The film is a misguided attempt to make this often despised figure more “sympathetic.” The salient episodes of Thatcher’s rise to power,  and the dramatic moments in her tenure– the Falklands, the economic implosion, the riots, are sandwiched between bouts of dementia. We first meet Mrs. Thatcher meandering through a grocery store and then her home, holding conversations with her late husband (Jim Broadbent). Why they’ve book-ended her achievements on the world stage, her complex character, and her little discussed family life, between hallucinatory episodes (she’s still alive and mentally compromised)is bewildering. Imagine if the Brits had made a film about Ronald Reagan and framed it within the context of his Alzheimer’s, repeatedly showing him doddering around bumping into the furniture and conversing with dead relatives. It’s an odd, diminishing point of departure and doesn’t tell me what I want to know.

There is one scene that says more about Streep and Thatcher than every other scene combined. At one point, Mrs. Thatcher gives one of her ministers a public dressing down. Her anger rises slowly, surely, her victim in her sights, unable to escape the venom in her voice and eyes; she is almost out of control as her rage slowly seeps out, poisoning the offending subject. The room clears out and Thatcher is left alone to stew in the toxic atmosphere that lingers– and which will eventually destroy her.

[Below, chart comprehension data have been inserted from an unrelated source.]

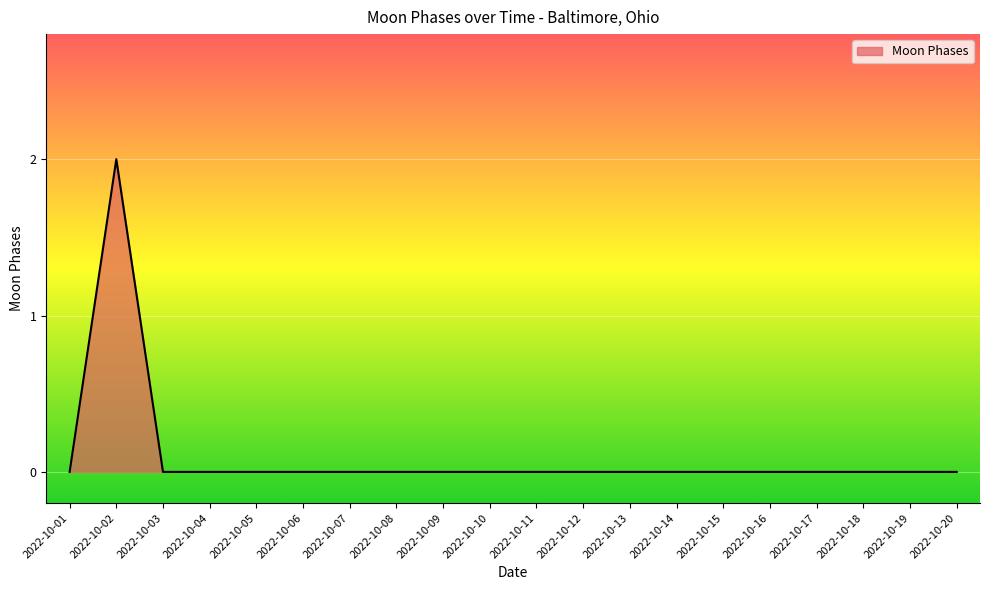

The chart shows a value of 0 at 2022-10-07. True or false?

True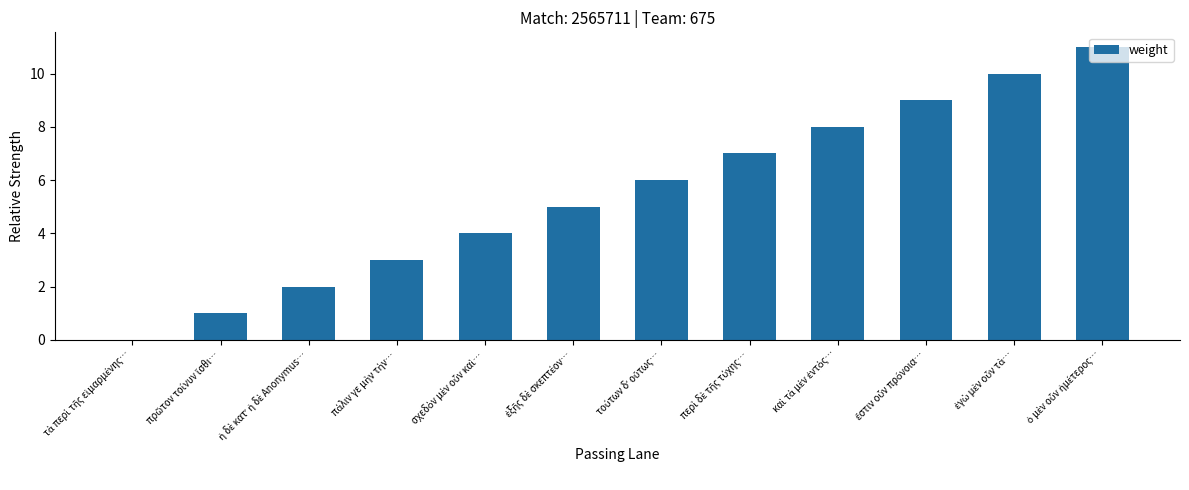

What is the sum of all values?

66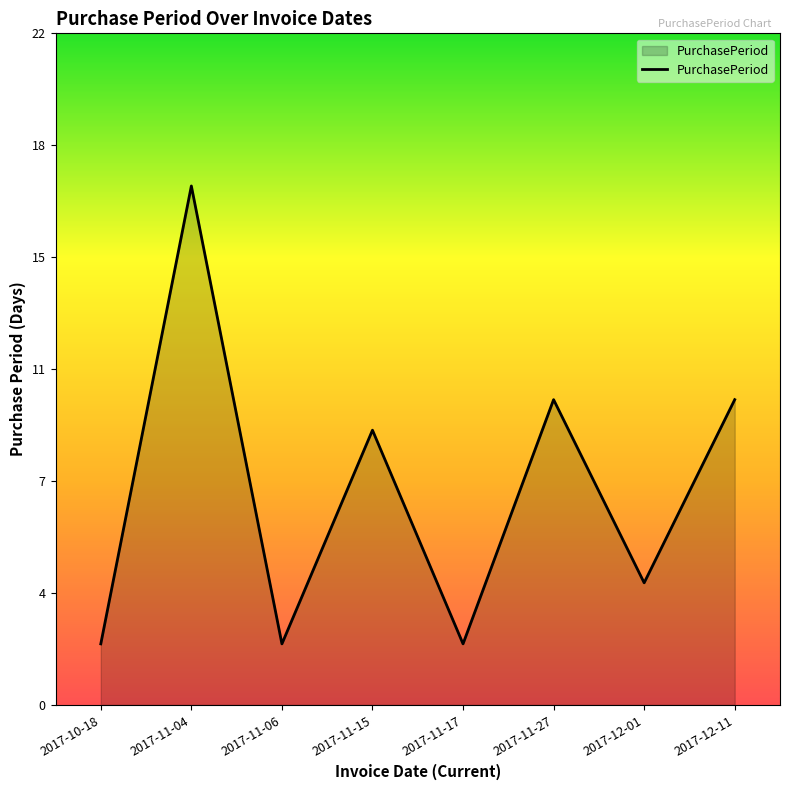

Does the chart have visible grid lines?

No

As Thatcher sits there, we watch the aftermath of her miscalculated fury in the subtle play between her eyes and face–the cooling anger and wounded pride, giving way to embarrassment, damage assessment, and finally– haughty self-assurance. Streep never utters a word.

I want to know more about the stuff Maggie was made of as the first and only female Prime Minister in Britain’s history and how she got that way. Love her or hate her, I wanted to understand her; the film in this regard does her a disservice and comes up short. But see it for Streep so that when she wins the Oscar for Best Actress this year– and my money’s on her–you understand why.